While Johnson contended the Yellow Jackets had several small miscues in their contest against the FCS opponent, there also appeared to be plenty of positives during the season opener.
In addition to Dwyer's impressive outing, the Yellow Jackets received a dominating rushing performance from their entire offense, gaining 349 yards on the ground. In all, Georgia Tech blasted the Gamecocks for 484 yards of total offense.
Playing under Johnson's triple-option offensive system for the first time of the new head coach's tenure, the Yellow Jackets were expected have big production in the running game, sparked by a slew of long runs.
“The thing about our offense is that you don't know just when someone breaks a long run or will make some kind of big play,” Dwyer said of the system's unpredictability.
Adding two touchdowns to his repertoire, Dwyer started the game's scoring with a 21-yard run, before jetting into the end zone on another 27-yard run.
On both those plays — as well as another 39-yard carry — the Gamecocks placed six, seven, and even eight players on the line of scrimmage. But speeding past that first set players, Dwyer only had a couple of defenders left to beat before reaching the end zone, Johnson said.
“There's just nobody left on those plays, there's nobody behind them on the line (when the opposing team stacks the defensive front),” Johnson said. “So you're going to have those big plays.”
Also exhibiting a strong performance Thursday was Georgia Tech's own defense, blitzing into the Gamecocks' backfield numerous times, putting tons of pressure on Jacksonville State starting quarterback and LSU transfer Ryan Perrilloux.
“We did a pretty good job against — what I think — could be one of the best quarterbacks we face all year,” senior defensive lineman Darryl Richard said. “I mean, he's one heck of an athlete; a good scrambling quarterback.

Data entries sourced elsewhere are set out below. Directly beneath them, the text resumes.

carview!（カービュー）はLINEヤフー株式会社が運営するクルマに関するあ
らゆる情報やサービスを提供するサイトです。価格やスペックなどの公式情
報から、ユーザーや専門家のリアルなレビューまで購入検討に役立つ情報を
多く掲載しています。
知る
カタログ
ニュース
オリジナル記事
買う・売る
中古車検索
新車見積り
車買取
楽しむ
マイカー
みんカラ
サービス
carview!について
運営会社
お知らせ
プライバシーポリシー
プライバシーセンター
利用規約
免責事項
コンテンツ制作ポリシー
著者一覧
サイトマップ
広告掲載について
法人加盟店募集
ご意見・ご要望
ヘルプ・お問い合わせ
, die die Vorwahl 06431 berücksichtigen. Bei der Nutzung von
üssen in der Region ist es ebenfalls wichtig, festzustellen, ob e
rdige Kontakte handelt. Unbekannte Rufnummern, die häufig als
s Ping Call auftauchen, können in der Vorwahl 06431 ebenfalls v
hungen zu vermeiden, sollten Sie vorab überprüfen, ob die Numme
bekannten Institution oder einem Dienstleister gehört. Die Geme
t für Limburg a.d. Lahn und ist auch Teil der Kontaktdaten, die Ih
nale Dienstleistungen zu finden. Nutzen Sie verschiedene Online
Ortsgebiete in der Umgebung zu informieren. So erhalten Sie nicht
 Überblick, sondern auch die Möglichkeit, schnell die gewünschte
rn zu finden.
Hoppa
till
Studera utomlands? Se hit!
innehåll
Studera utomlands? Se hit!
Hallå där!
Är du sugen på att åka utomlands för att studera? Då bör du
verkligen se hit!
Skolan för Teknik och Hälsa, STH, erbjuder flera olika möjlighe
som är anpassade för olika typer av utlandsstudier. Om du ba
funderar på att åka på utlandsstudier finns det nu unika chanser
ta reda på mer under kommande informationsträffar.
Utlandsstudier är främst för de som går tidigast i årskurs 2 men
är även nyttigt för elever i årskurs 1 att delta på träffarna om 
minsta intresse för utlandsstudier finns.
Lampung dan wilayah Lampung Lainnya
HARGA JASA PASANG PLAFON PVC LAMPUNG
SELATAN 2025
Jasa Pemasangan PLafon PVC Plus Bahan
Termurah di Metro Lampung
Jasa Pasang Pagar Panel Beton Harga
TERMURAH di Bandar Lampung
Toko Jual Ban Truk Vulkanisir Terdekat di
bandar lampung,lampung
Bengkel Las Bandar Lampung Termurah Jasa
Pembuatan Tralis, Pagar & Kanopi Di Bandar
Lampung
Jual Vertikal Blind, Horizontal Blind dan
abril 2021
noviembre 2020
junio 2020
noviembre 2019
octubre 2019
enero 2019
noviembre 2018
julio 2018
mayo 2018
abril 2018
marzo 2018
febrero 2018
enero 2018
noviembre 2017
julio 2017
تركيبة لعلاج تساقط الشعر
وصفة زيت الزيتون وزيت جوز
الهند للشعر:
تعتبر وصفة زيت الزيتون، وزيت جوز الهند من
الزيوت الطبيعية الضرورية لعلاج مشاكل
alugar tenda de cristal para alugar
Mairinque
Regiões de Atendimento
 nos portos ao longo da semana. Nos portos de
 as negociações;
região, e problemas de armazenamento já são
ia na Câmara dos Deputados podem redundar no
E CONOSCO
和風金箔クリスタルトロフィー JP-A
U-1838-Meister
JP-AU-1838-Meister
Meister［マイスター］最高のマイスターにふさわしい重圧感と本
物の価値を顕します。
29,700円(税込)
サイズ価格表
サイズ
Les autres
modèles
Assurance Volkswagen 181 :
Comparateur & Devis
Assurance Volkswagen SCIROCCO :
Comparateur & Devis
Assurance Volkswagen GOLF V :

I know him well. I played against him a lot in high school (in Louisiana).”
With pressure on Perrilloux from the defensive line, the Yellow Jackets' secondary had several opportunities to make key plays of their own. Sophomore rover (safety) Morgan Burnett had two interceptions Thursday, and according to Richard, they were both the result of the young defender's growing confidence as a starter this season.
“He has this mentality that when the ball is in the air, it's just ‘Morgan's ball,’ ” Richard said. “He's definitely stepped up in that role this year. He just wants the ball.”